The NCAA’s Division I Council has mandated that all bowl-eligible teams with 6-6 records must be selected for a bowl game before any teams with a 5-7 record can be considered.
The key to this rule, decided at the Council’s Wednesday meeting in Indianapolis, is that now bowls won’t be able to select teams with losing records from Power 5 conferences over 6-6 teams from mid-major or Group of Five conferences, who end up in lesser bowl games.
The move is already a hit with some FBS head coaches:
Brian Polian’s Nevada team ended up facing another Mountain West team, Colorado State, in the Arizona Bowl last year.

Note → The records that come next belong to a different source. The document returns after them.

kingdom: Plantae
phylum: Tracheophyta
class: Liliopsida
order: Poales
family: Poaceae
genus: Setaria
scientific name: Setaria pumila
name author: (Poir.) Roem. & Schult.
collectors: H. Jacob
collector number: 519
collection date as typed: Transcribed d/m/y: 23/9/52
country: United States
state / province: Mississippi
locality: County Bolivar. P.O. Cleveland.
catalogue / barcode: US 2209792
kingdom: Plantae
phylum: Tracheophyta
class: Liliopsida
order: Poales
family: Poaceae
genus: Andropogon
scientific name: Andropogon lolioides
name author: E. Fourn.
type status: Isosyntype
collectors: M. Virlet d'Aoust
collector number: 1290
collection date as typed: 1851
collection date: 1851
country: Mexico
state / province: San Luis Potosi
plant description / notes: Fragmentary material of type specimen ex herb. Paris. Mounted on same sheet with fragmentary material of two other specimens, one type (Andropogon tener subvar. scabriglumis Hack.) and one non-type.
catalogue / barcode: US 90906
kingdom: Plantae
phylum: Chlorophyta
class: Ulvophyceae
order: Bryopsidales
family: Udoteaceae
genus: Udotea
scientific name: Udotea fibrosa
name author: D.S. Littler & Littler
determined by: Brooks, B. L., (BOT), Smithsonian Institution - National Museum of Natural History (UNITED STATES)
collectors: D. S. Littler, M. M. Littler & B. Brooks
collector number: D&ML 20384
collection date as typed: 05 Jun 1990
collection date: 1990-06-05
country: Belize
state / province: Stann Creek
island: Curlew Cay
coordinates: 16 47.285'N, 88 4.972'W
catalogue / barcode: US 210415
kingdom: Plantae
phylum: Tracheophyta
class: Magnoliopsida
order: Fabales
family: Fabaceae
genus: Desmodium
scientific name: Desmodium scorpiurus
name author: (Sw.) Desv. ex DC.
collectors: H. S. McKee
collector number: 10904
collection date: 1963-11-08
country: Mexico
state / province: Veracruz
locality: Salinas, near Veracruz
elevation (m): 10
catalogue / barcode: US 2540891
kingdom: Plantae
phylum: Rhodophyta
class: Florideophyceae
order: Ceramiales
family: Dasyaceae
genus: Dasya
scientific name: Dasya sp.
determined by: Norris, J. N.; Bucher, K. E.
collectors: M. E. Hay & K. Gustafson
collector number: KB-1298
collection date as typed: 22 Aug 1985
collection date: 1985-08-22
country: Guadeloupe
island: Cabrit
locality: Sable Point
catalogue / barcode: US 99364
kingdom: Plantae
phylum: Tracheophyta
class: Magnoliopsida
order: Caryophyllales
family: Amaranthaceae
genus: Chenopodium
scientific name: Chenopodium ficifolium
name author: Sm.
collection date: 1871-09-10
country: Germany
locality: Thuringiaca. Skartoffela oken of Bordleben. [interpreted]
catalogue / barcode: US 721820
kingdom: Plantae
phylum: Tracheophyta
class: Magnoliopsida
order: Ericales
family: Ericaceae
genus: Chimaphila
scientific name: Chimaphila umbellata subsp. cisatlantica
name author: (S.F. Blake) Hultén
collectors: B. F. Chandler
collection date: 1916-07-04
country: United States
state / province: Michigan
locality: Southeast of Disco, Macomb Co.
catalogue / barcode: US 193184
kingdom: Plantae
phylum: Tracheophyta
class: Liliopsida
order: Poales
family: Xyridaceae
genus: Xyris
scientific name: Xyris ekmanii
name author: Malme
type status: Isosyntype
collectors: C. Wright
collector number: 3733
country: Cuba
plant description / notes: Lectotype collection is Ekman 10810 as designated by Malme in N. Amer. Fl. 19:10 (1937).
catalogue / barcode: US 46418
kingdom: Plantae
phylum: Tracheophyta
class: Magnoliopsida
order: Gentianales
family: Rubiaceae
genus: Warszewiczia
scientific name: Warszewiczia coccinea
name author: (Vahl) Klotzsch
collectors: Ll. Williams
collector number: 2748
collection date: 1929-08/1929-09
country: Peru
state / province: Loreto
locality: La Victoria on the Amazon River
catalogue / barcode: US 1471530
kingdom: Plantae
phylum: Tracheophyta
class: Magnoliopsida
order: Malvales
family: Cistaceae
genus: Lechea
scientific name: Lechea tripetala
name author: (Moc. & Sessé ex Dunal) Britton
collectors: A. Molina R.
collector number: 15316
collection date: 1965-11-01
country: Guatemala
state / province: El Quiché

After all bowl-eligible teams are selected, the 5-7 teams — which will be considered alternates — will be deemed eligible in descending order from the highest multiyear Academic Progress Rate in the Football Bowl Subdivision for the most recent reporting year. Those teams will then select the bowl in which they will participate.
If two or more teams have a tie in the multiyear APR, then the highest APR for the most recent single year will break the tie. This process will continue until all the bowl slots are filled.
"It’s impossible to project how many eligible bowl teams we will have," said Bob Bowlsby, chair of the football oversight committee and commissioner of the Big 12 Conference. "We think we have a selection process in the postseason that makes sense and is fair to the schools and the bowls."
Last season, only 77 teams were eligible for the 80 bowl slots by the established criteria. The remaining three slots were filled by 5-7 teams. Those alternate teams (Nebraska, Minnesota and San Jose State) were selected by the bowls in which they appeared.